IRELAND – Ireland’s Pensions Board only received funding proposals from one-third of the country’s affected defined benefit (DB) schemes by last month’s deadline, the country’s minister for social protection has said.
According to Joan Burton, 300 DB funds should have submitted proposals to the Board by 30 June to show how they would address pension deficits.
However, more than 70% – or 212 funds – failed to meet the deadline, the Labour TD told the Dáil last week.
“The Pensions Board has, by now, formally written to the schemes that have not submitted funding proposals to ascertain their particular circumstances,” Burton told the lower house.
She added that the regulator would now decide – on a “measured basis and taking account of the individual scheme circumstances” – how to proceed with those that failed to comply.
This suggests the Board will not seek to wind up schemes immediately, following amendments in May allowing it to do so where schemes fail to submit proposals.

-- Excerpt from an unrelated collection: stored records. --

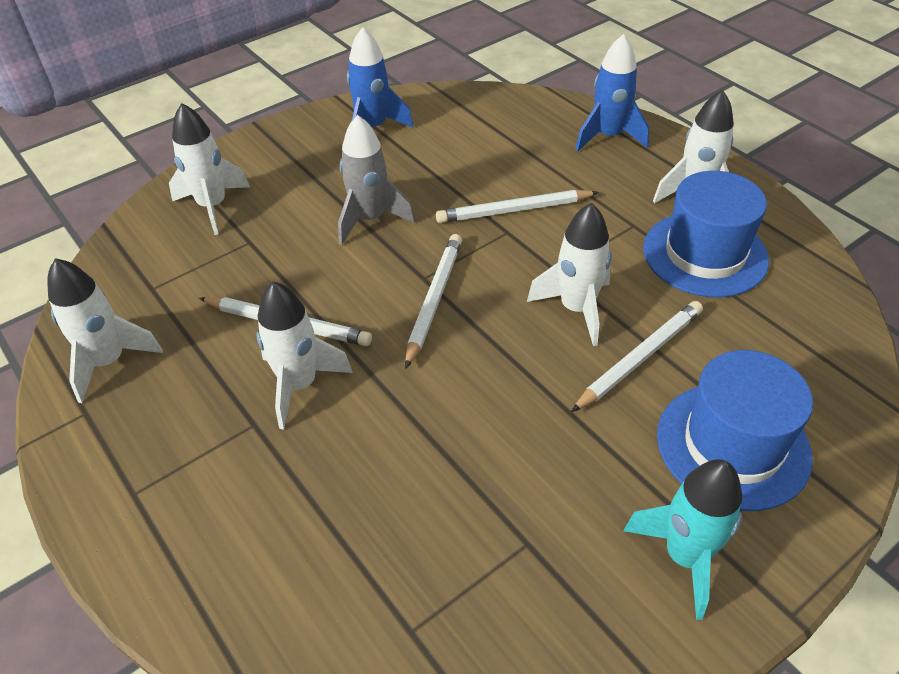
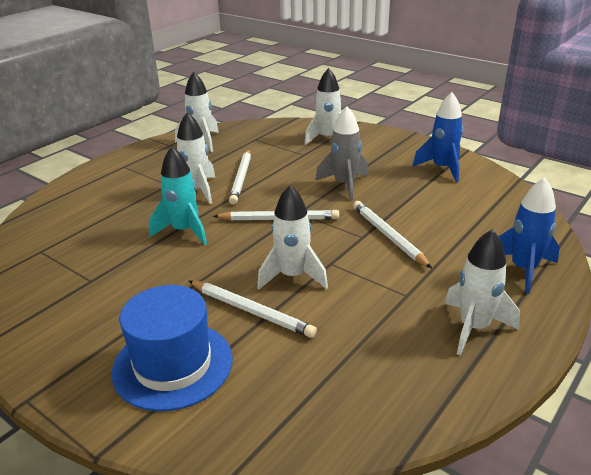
camera: 75 degrees right, 15 degrees down
(685, 556) = (76, 345): turquoise rocket -> turquoise rocket (184, 231)
(705, 254) = (390, 338): blue hat -> none

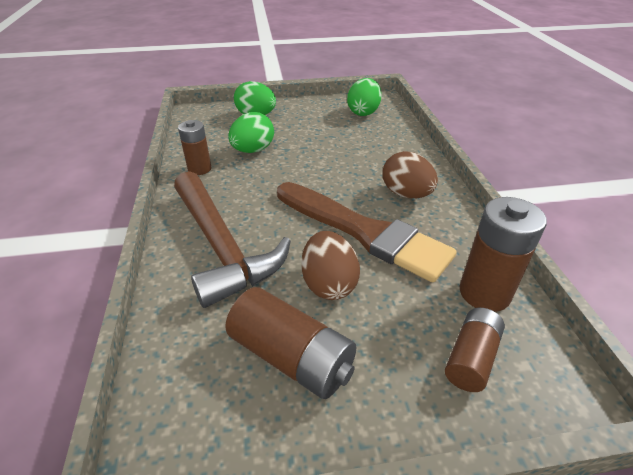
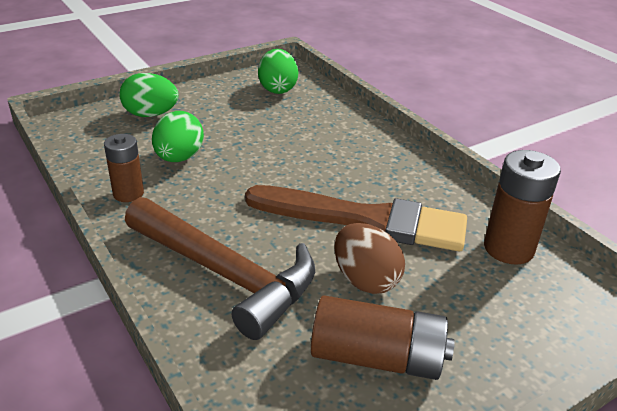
camera: 25 degrees left, 5 degrees down
(406, 194) = (382, 171): brown egg -> none
(471, 358) = (530, 307): brown battery -> none

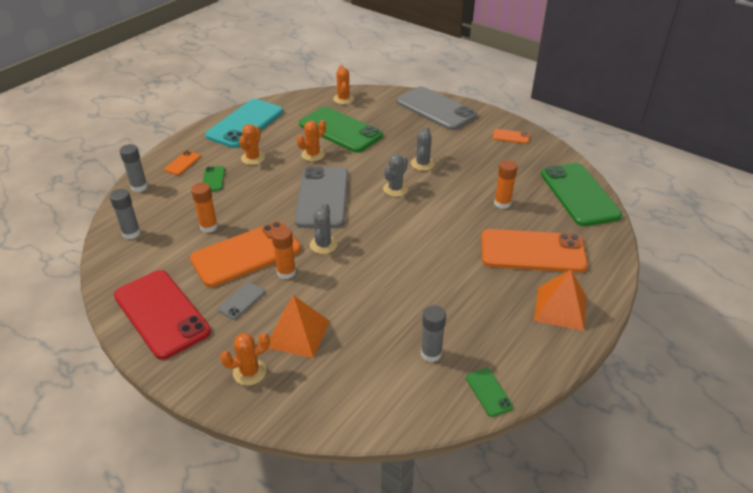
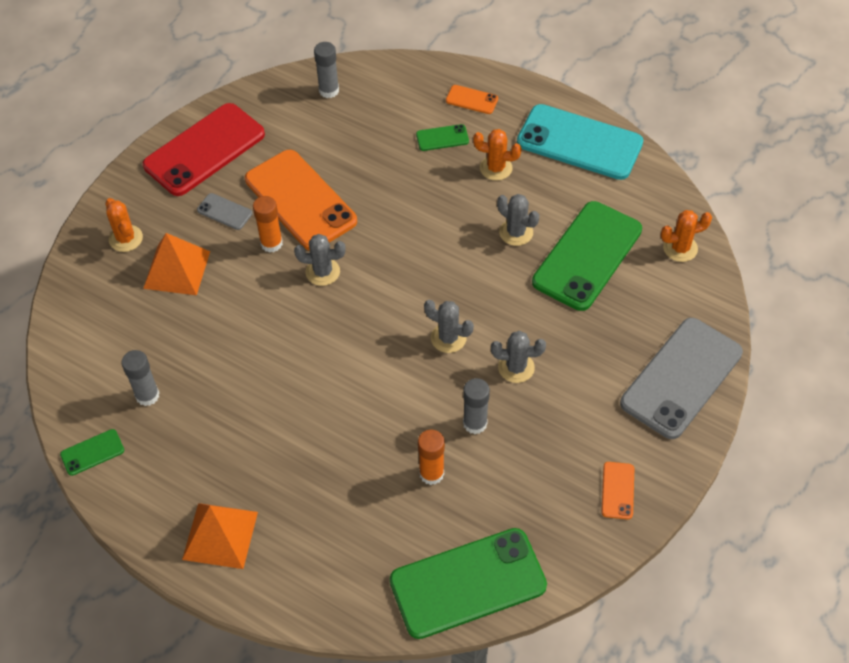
camera: 85 degrees right, 15 degrees up
(139, 187) = (415, 73): grey glue stick -> grey glue stick (475, 423)
(209, 227) = (347, 155): orange glue stick -> none
(313, 154) = (516, 232): orange cactus -> grey cactus
(322, 197) = (418, 257): grey phone -> none
(532, 252) = (327, 508): orange phone -> none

Burton noted that a number of funds had made clear they would be submitting proposals shortly and said there had been an “unfounded” expectation that the Board would for a third time postpone the submission deadline.

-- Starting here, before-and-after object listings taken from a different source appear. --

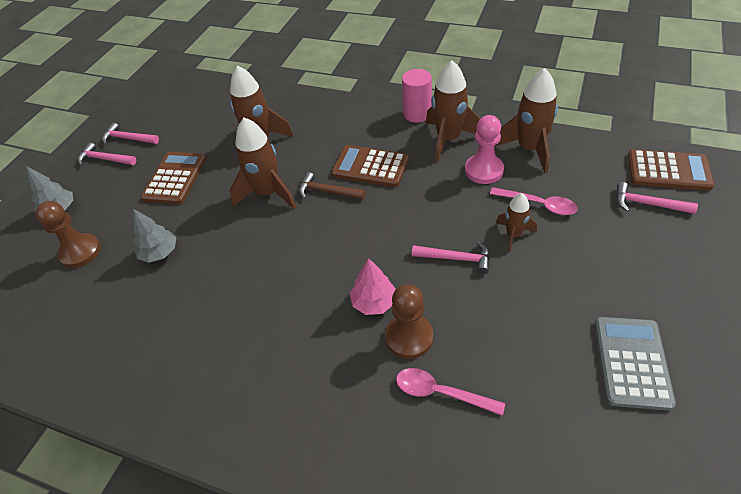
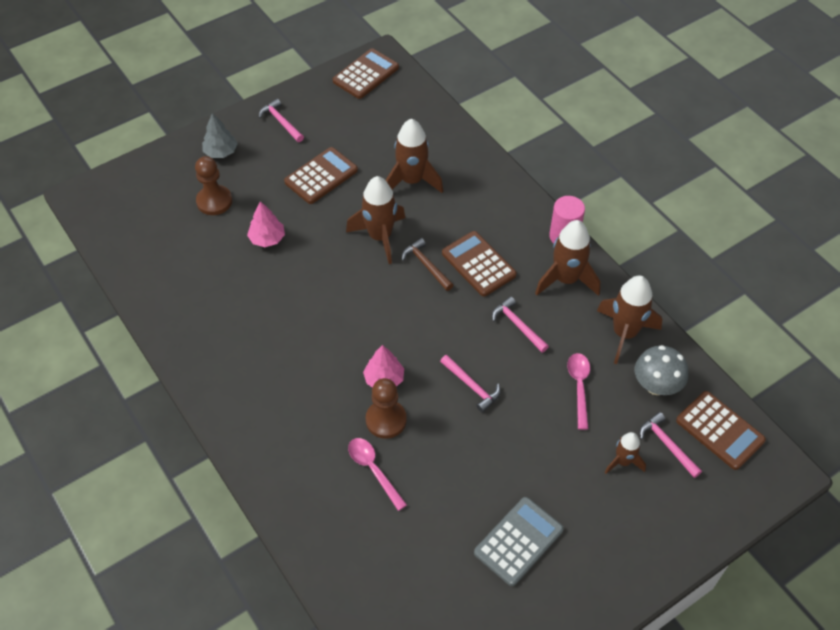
camera: 30 degrees right, 5 degrees up
(128, 138) = (311, 111): pink hammer -> pink hammer (518, 325)
(158, 93) = (366, 74): none -> brown calculator
(160, 253) = (267, 239): grey tree -> pink tree
(484, 170) = (566, 328): pink pawn -> none
(513, 235) = (533, 397): brown rocket -> brown rocket (623, 461)
(539, 204) = (579, 386): pink spoon -> pink spoon turned 150 degrees counterclockwise
(591, 169) = (656, 385): none -> grey mushroom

Consultancy LCP had previously called for the submission deadline to be delayed once again after Burton’s Department of Social Protection unveiled a number of measures at the end of May that would allow DB funds to offset future risk reserve requirements with corporate bonds.
The government also lowered the risk reserve requirement, effective 2016, to 10%.

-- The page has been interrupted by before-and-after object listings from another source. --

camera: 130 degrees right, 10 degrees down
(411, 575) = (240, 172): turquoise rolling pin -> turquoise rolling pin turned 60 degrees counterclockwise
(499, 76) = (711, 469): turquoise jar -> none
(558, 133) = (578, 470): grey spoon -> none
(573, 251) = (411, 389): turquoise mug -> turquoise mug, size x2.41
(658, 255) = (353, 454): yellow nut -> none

However, as schemes in deficit were required to submit proposals only a month later that would address how they would meet the 10% requirement, the consultancy argued in favour of a new deadline despite the changes overall being seen as positive.
In a separate parliamentary question, Burton said Irish DB schemes had been experiencing “persistent” funding difficulties, but added that social partners and trustees had been making “strenuous” efforts to protect individual schemes’ future viability.
“While trustees and employers will explore a range of options to secure the sustainability of pension provision, some schemes will wind up,” she said.
She added that the priority order of assets upon wind-up was an issue that had been “examined in some depth” and was currently under consideration by the department.
But she gave no indication of changes to the order being imminent.
“I am keeping the situation under review,” she said, “and will report back to the government in the coming months on these issues.
“Legislative proposals and additional reforms will be considered at that stage.”
Unions and employers alike have backed changes to the priority order, but experts have claimed such changes would need to be reconsidered in the wake of a European Court of Justice ruling that found the Irish government’s failure to protect pension benefits was a “serious breach” of its duty as an EU member state.